Matthews credits the hospital as key in the success of the antismoking efforts. “The hospital’s philosophy is that we are committed to our community and that follows through to the staff, and our staff is dedicated to the community,” she says. “Our staff really take that out there, and they’re dedicated to improving the community. I think the community understands that and appreciates that.”

Perhaps the most remarkable aspect of the growing Don’t Be a Nico-Teen program is that St Luke’s does no direct marketing of it. “We’ve done a nice job, I think, in getting the local TV stations to support the program,” says Dave Dewey, vice president of information and marketing services. “Being a system geared toward the schools, and that’s really the referral source, it can be successful without advertising. We’ve picked up a lot of good, positive word of mouth just because the local media has recognized that it’s a good program. It’s doing good work. [And] it’s our longer-term perspective. St Luke’s is going to be here 10, 15, 20 years from now, so if we provide a community education program that is very positive to someone, in 10 years when they need something done, they might say, ‘You know I might try St Luke’s.’ ”

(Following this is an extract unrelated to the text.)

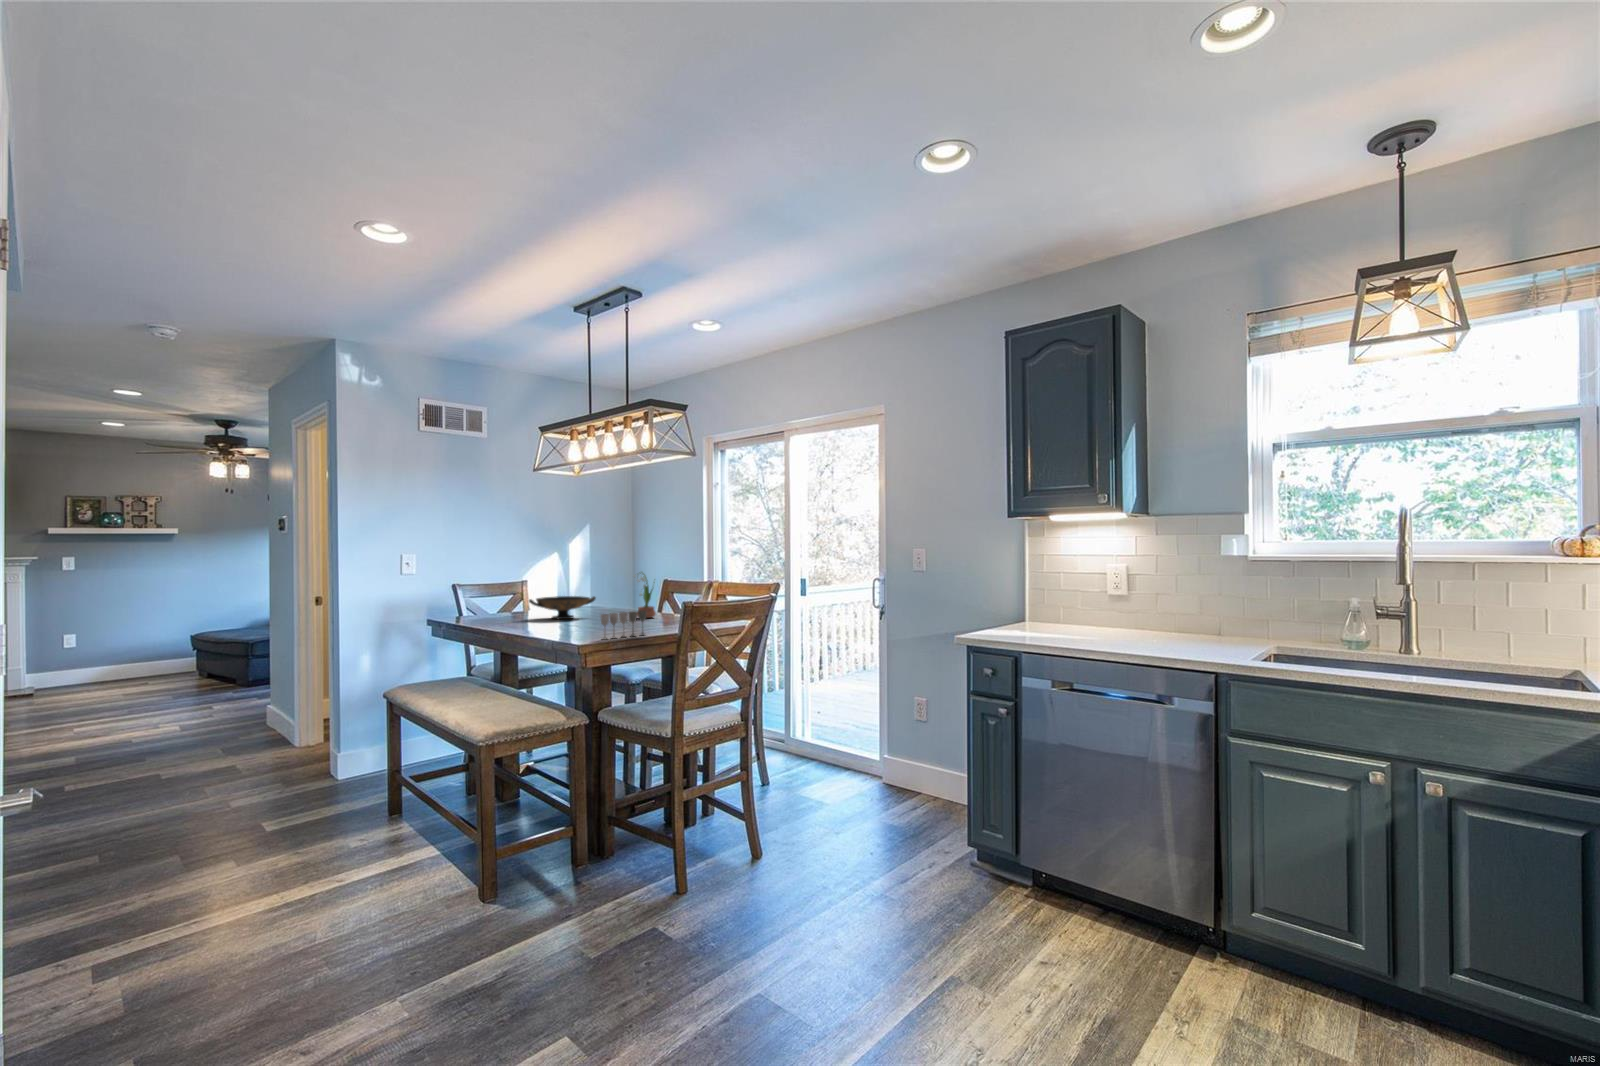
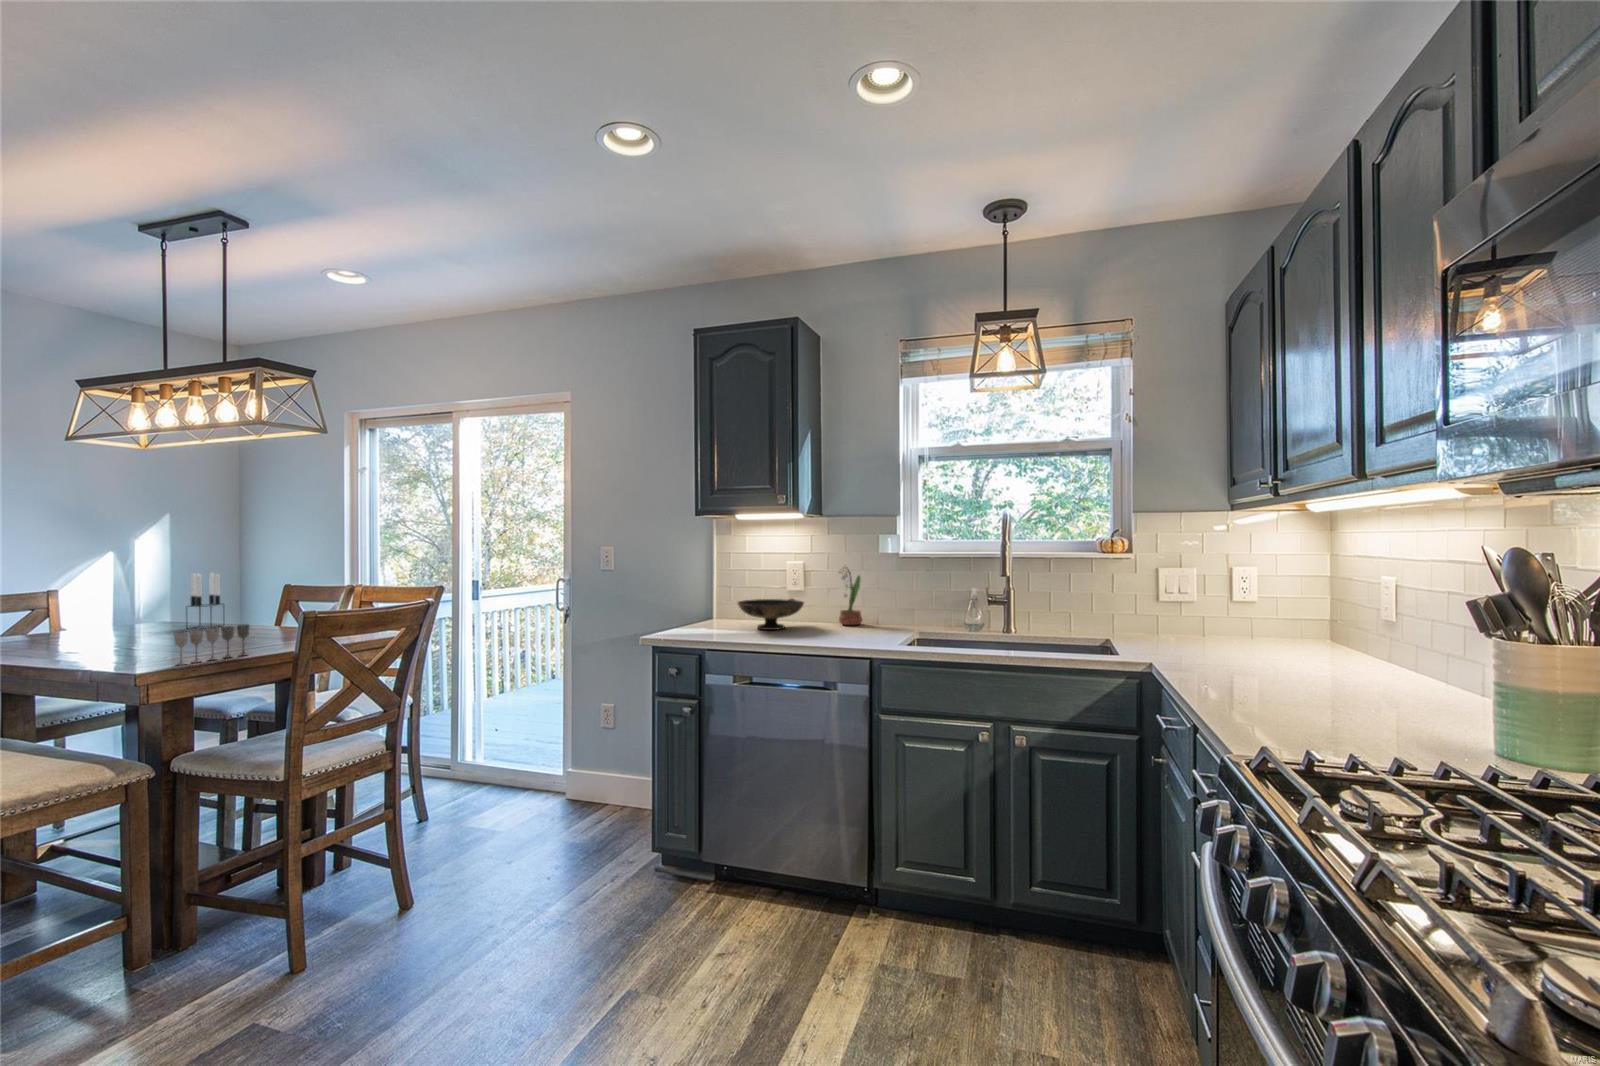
candle holder: none [601,569,625,614] -> present [187,573,221,629]
potted flower: present [634,574,656,618] -> present [839,570,862,625]
decorative bowl: present [529,596,596,619] -> present [738,599,804,630]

The most important marketing tool at Dewey’s disposal is the staff, who, reflecting the friendly community-focused tradition of the hospital, spread the message in an enthusiastic, positive manner. “Any time I can get a community member involved with one of our staff, they sell St Luke’s just because of the job they do,” says Dewey. “And I think that’s probably the best advertisement, word of mouth.”

With all the program’s success and support, challenges remain. “The schools have different needs and goals than we do,” says Matthews. “They want to educate their students. They want them to graduate. They want them to pass their proficiency tests. We want them to make healthy lifestyle choices. Not that [the schools] don’t want them to, but that’s not their primary goal. We need to go in there and make sure that they understand how we can help them accomplish their goals.” According to Matthews, tobacco can lead to the use of other drugs, and can impair concentration, subverting the school’s goals in addition to negatively affecting the health of the student. Recent studies have shown that about 90% of smokers get hooked as teenagers.

Every summer, the Don’t Be a Nico-Teen program is reevaluated, and elements are added, such as t-shirts or new logos. But new ideas are implemented only if something has stopped working. “Basically, it will change if it needs to change,” says Matthews.

The constant reinvigoration of Don’t Be a Nico-Teen is necessary, she notes, citing organizations such as Mothers Against Drunk Driving (MADD) that have been less active in recent years and have seen their gains erode. “I think it’s like all the other drugs—they’re always going to be there,” she says. “It’s going to have to be a continual fight.”

C.A. Wolski is a contributing writer for RT magazine.